**Selected passage:**
BEGIN

Leadership Coaching Tip

A Game-Changing Leadership Mindset Shift

Transitioning from Competitive to Supportive


2 minute read

Julie Reed  Dion Leadership Coach & Consultant

Julie Reed has been helping individuals, teams, and organizations realize their potential for more than 25 years. As a trusted advisor, she has helped leaders discern their challenges, better understand themselves and others, and devise strategies to achieve their objectives.

On a scale of 1-10, how competitive are you?

I frequently pose this question to leaders and teams. People will respond with a chuckle as they rate themselves off the scale! Their responses are not surprising. To have reached the rank of leader in most organizations, you must be a better-than-average individual achiever. I tell my clients it is called the human race, after all, so competing is only natural!

END

**Brief A:**
Repeat the leadership coaching tip word for word, starting at "Julie Reed has" and ending at "competitive are you?".
**Brief B:**
Carry on the leadership coaching tip, picking up right after its last sentence.
The lines that come next are not needed for anything here.

**Data:**
BEGIN

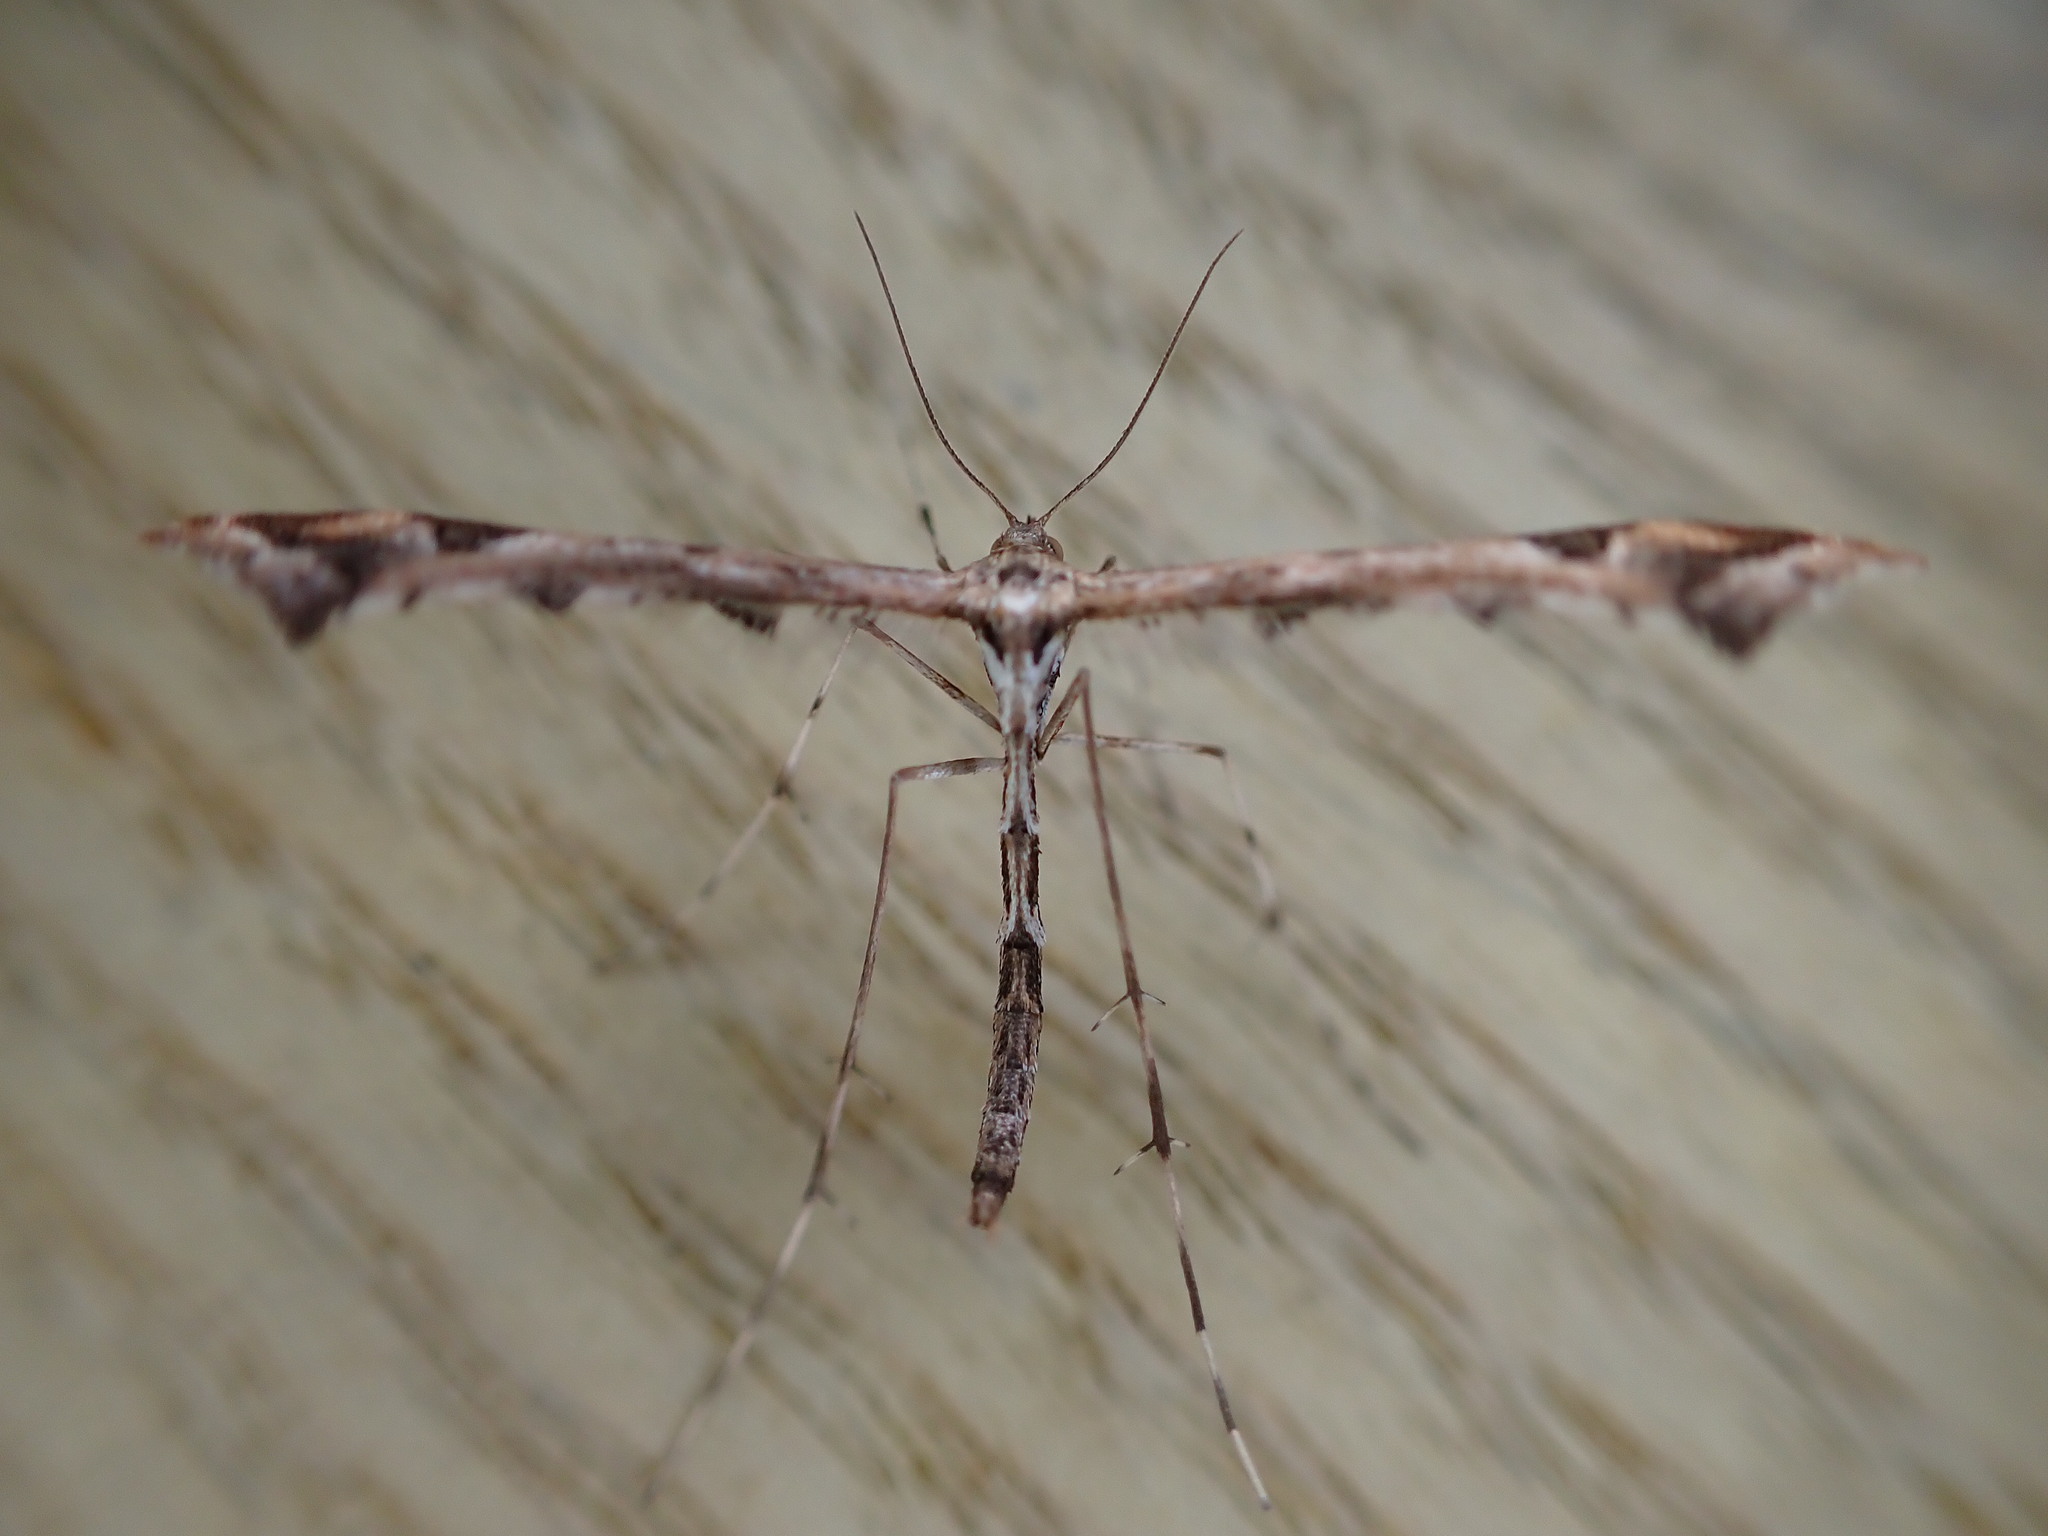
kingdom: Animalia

END

**Response area A:**
Julie Reed has been helping individuals, teams, and organizations realize their potential for more than 25 years. As a trusted advisor, she has helped leaders discern their challenges, better understand themselves and others, and devise strategies to achieve their objectives.

On a scale of 1-10, how competitive are you?

**Response area B:**
However, there needs to be a mindset shift for leaders to be ready for increased responsibility and accountability. There is an important tipping point that occurs when a leader realizes that it is no longer just about them and their contributions. They truly internalize that their success is only a reflection of their team’s efforts and accomplishments and the individual successes of their people. Leaders who struggle to make this shift will most likely find themselves questioning why they aren’t being tapped for more senior and executive roles.

These behaviors are symptoms or warning signs that the leader hasn’t yet made this important transition:

  • Having to be the smartest person in the room (by the way, no one likes that person!).
  • Having to “be right” instead of “getting it right.”
  • Always focusing on self before others.
  • Having to top every story, win every argument, and have the last word.
  • Failing to give credit where credit is due.
  • Failing to develop others and help them rise.
  • Failing to move from doing to being a thinker, strategist, and person removing obstacles for others.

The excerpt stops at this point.